Tuesday, October 11, 2011

Things, by Stephen Pallas


I was having a good day.  But sometimes the universe places entities in such proximity within each other, that they simply can not be ignored, and they chew at your brain and your soul and your need for chemically-induced balancing agents.  I woke up this morning around 4:30.  I finished my three cups of coffee and my reading for this weeks' classes by 8:00, at which point my fiancée and I left for school.  I taught my Composition 101 class from 9:00-9:50, then headed for toward the Student Union Memorial Center for my next coffee refresher.  I was already bothered by the lack of attendance and attention garnered by my students.  As I reached the lawn, somewhere between Biology Sciences West and the Student Union, what should fill my eyes but a giant logical fallacy--the great appeal to emotion often projected by the pro-life movement--giant pictures of aborted fetuses complete with irrelevant slogans to genocide and slavery.  Fine.  I determined for once to disregard my personal beliefs and opinions for the sake of the performance at hand.  I took my deep breaths, went and bought my coffee from what I will now call a concession stand, and proceeded out, taking my seat and listening calmly to the discourse at hand.  

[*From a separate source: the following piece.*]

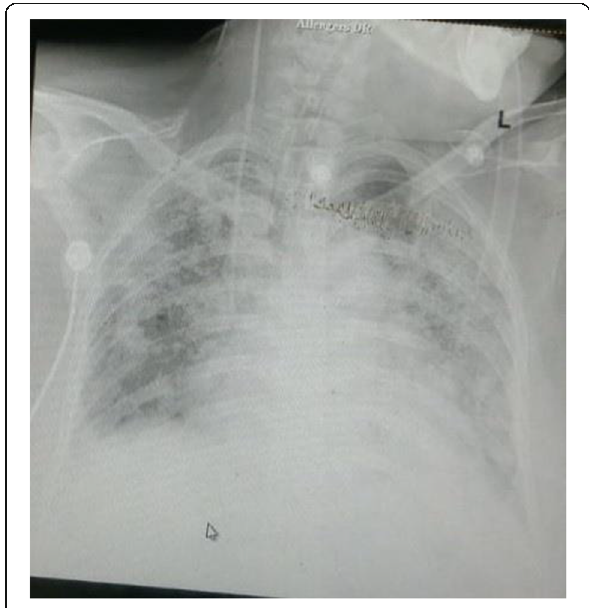
Fig. 1 Chest X-ray on POD6 showing acute congestive cardiac failure with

What I found most interesting about the ventriloquists--there were two lead male actors in this play--was their body language.  Let's call the pro-lifer Thing 1, and the pro-choicer Thing 2.  The reason I utilize the Seussian references is because my morning's Thing 1 and Thing 2 were little more than absurd half-humans, playing a role for the world's most clichéd stage.  
           The great wall of red bricks as their backdrop, the proverbial curtains lifted, the actors glistening under the bright natural light.  It was such a beautiful morning.  Although attempting to disguise their performance as if in dialogue, Thing 1 and Thing 2 each had their hips turned out toward the crowd so as not to upstage themselves (talk to a theater major; this is a common blocking problem).  Their bodies constantly aware of the crowd's presence, they proceeded their mindless and irresolvable discourse.  For Thing 1 and Thing 2 were arguing a matter which has no clear, definitive, or absolute answer.

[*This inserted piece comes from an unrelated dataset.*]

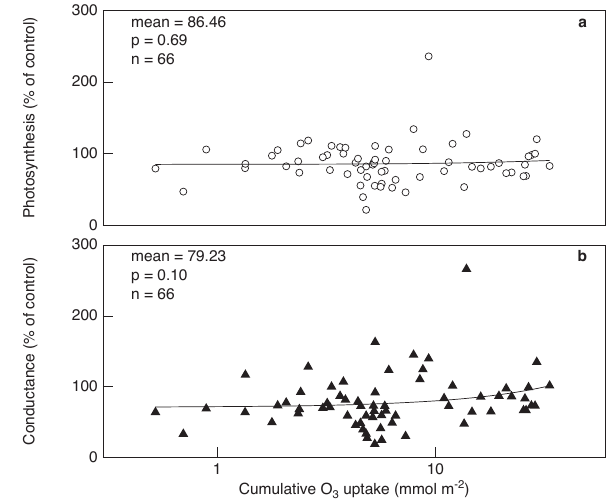
Fig. 4. The correlation between cumulative O 3 uptake (CUO) and photosynthesis (open symbols; a ) or stomatal conductance (closed symbols; b ) in all data that is compared to control plants exposed to charcoal-filtered air where CUO values were reported in the publi- cation (e.g., high-confidence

            There existed in the language of the discourse, however, a thematic link Thing 1 and Thing 2 shared in common.  It relates to Ritchie’s “Ventriloquist Folklore,” which I read somewhere during cup of coffee number 2.
            A minor side note or significance: ventriloquism comes from the Latin words venter and loquī, meaning womb, mother, or source of offspring and to speak, respectively.
            The ethical and metaphysical gap between the actors only survived because of a trivial misunderstanding of perspective, a perspective with which Thing 1 and Thing 2 each silently agreed.  As white man, Thing 1 spoke on behalf of the fetus, that “speechless entity that is not likely to demand suffrage, practice civil disobedience, or hold sit-ins” (370).  Also as a white man, Thing 2 spoke on behalf of women (although he mentioned briefly that he was not, perhaps, the best candidate to do so, a point which was quickly forgotten in the performance (perhaps whoever wrote the script needs to proofread a bit more)).
            What became apparent about the performance—in all the swirling madness of the Foucauldian projections of power—was that through performance, Thing 1 and Thing 2 failed to do much more than project their respective male bravados, to fight neither for women nor for fetuses, but for the satisfaction of their own male egos.
            So these arguments go.  The rampant clichés, the pretentious body language, the false representation of “others,” all for some meager satisfaction to show the public how large ones masculinity protrudes from ones mouth.  I was having a good day, but I moved on, sullied and disappointed, awaiting the next chapter.